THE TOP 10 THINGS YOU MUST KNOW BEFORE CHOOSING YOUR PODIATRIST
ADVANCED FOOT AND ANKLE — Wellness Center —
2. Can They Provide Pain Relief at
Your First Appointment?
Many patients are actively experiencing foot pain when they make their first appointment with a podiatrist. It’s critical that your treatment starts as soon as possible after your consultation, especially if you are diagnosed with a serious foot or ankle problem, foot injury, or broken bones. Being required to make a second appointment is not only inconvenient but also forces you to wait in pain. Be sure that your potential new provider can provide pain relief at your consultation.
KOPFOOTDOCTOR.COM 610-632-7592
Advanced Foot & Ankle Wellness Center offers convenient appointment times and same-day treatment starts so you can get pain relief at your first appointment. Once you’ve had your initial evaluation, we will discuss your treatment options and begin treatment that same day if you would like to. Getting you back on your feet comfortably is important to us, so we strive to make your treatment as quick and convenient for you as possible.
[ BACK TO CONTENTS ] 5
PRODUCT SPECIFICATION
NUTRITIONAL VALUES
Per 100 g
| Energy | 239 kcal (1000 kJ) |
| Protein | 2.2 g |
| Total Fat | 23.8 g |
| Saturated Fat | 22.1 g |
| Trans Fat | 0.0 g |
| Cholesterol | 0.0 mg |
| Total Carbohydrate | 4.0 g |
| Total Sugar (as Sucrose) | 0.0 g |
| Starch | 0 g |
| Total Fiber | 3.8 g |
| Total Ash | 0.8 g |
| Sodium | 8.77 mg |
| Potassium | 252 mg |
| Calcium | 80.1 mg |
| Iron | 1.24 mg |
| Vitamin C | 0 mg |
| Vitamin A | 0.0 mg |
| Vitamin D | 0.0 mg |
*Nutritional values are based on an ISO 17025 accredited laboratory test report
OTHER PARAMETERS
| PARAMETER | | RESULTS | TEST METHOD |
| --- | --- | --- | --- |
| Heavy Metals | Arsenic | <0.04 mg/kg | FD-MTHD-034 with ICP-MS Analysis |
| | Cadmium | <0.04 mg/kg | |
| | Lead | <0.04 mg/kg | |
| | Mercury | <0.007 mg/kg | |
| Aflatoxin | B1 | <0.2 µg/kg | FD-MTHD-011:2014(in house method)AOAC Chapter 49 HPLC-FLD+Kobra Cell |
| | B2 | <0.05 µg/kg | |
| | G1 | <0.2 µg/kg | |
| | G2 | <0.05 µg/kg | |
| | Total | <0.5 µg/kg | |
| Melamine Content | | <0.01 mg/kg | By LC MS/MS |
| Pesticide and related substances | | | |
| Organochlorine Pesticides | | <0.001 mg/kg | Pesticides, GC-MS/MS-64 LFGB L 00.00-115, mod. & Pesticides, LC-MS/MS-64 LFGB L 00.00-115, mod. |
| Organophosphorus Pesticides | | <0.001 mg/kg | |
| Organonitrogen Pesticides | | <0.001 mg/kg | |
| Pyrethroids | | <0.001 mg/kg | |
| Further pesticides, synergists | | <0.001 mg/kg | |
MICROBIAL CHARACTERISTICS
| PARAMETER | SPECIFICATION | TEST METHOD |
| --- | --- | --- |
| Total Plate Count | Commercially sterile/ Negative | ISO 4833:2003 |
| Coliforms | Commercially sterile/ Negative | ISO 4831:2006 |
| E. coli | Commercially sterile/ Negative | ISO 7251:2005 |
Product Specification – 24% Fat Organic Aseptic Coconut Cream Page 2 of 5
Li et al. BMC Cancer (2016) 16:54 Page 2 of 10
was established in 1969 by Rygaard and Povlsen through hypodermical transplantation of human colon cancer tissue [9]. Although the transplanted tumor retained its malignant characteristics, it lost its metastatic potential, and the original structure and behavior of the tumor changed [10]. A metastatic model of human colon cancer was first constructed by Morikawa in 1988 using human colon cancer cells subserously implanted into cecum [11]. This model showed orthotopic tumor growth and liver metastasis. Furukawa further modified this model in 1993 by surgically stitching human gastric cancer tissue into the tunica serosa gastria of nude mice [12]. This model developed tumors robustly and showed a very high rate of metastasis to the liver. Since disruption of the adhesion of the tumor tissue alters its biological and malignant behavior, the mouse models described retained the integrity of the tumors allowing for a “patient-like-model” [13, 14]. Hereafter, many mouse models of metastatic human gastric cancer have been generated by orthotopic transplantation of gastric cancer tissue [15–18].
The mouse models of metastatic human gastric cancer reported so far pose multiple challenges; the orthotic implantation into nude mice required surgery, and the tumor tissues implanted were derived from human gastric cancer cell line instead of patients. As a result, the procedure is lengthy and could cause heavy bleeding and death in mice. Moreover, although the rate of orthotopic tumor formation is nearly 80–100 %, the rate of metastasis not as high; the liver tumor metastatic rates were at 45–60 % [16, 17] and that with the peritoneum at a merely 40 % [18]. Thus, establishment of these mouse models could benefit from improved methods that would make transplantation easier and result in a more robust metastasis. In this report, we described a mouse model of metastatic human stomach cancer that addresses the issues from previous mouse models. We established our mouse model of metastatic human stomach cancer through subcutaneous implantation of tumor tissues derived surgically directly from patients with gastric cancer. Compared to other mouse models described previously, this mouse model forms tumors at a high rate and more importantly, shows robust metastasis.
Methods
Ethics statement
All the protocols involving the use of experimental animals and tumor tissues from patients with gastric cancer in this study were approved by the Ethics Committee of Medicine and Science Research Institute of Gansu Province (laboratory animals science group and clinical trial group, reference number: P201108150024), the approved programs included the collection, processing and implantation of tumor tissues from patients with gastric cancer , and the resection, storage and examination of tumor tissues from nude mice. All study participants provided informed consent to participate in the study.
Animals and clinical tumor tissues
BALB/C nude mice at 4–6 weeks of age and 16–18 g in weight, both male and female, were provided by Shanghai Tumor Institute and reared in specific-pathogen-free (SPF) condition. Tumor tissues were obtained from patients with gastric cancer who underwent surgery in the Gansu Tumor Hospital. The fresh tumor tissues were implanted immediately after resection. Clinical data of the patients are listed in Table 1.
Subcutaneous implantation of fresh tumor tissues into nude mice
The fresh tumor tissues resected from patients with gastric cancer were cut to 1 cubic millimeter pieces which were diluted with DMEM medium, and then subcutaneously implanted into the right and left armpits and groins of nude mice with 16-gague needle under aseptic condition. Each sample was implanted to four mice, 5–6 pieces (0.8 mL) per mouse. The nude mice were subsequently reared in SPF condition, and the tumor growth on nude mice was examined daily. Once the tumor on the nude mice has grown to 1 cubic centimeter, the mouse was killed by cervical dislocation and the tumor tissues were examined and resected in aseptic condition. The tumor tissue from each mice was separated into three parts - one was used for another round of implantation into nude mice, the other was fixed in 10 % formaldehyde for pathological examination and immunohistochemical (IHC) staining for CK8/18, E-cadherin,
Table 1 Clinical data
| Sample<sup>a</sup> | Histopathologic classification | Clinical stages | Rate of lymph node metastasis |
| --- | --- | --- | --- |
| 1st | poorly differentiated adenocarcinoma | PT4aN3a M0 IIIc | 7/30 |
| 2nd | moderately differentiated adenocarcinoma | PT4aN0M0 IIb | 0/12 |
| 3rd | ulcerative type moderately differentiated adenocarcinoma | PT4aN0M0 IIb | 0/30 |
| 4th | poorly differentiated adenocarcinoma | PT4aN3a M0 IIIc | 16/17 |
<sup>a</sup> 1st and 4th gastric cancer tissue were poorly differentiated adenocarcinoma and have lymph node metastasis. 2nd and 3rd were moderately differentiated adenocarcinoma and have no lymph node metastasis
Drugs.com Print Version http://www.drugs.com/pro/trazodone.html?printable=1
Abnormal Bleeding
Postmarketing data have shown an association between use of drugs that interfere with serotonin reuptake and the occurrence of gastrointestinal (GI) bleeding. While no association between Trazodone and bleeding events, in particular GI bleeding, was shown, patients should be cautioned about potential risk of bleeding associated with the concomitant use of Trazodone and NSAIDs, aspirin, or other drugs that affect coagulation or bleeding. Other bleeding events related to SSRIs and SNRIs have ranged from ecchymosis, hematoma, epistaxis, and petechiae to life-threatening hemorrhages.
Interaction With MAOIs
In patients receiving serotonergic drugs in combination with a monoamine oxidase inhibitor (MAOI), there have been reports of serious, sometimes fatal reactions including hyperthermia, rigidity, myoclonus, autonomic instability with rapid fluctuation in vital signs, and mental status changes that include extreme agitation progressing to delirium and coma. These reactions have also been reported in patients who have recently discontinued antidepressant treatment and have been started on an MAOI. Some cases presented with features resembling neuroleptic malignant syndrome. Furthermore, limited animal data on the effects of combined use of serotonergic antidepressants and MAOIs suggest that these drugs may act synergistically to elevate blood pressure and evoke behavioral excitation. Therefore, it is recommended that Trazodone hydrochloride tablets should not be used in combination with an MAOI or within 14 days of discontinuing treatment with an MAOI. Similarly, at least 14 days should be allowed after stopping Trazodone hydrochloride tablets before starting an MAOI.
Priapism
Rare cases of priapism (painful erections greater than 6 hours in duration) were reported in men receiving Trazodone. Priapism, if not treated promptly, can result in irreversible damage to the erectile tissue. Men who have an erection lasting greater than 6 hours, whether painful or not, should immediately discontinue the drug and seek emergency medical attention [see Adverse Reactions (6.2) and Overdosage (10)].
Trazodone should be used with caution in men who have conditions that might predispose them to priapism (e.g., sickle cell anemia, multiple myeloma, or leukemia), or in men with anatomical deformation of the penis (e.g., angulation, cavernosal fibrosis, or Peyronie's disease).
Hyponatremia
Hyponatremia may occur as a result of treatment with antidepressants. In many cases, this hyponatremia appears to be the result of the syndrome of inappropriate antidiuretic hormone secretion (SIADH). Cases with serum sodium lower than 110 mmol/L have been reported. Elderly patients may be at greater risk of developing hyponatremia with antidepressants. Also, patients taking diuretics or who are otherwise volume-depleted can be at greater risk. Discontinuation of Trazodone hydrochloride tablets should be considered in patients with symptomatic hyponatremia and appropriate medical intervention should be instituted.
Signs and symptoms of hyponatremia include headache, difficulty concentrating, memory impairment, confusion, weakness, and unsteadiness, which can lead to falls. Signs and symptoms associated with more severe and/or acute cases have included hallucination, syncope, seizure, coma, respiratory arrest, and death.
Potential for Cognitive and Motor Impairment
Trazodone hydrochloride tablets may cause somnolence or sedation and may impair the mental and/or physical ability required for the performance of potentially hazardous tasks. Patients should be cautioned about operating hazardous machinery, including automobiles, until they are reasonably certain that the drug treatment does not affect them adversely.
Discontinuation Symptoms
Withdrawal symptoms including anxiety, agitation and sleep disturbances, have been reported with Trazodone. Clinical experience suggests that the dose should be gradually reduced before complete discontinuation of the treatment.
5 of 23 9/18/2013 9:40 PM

> Assignment
Count how many lines in the records above hold the word "IIIc", and answer with that number alone.

> Response
2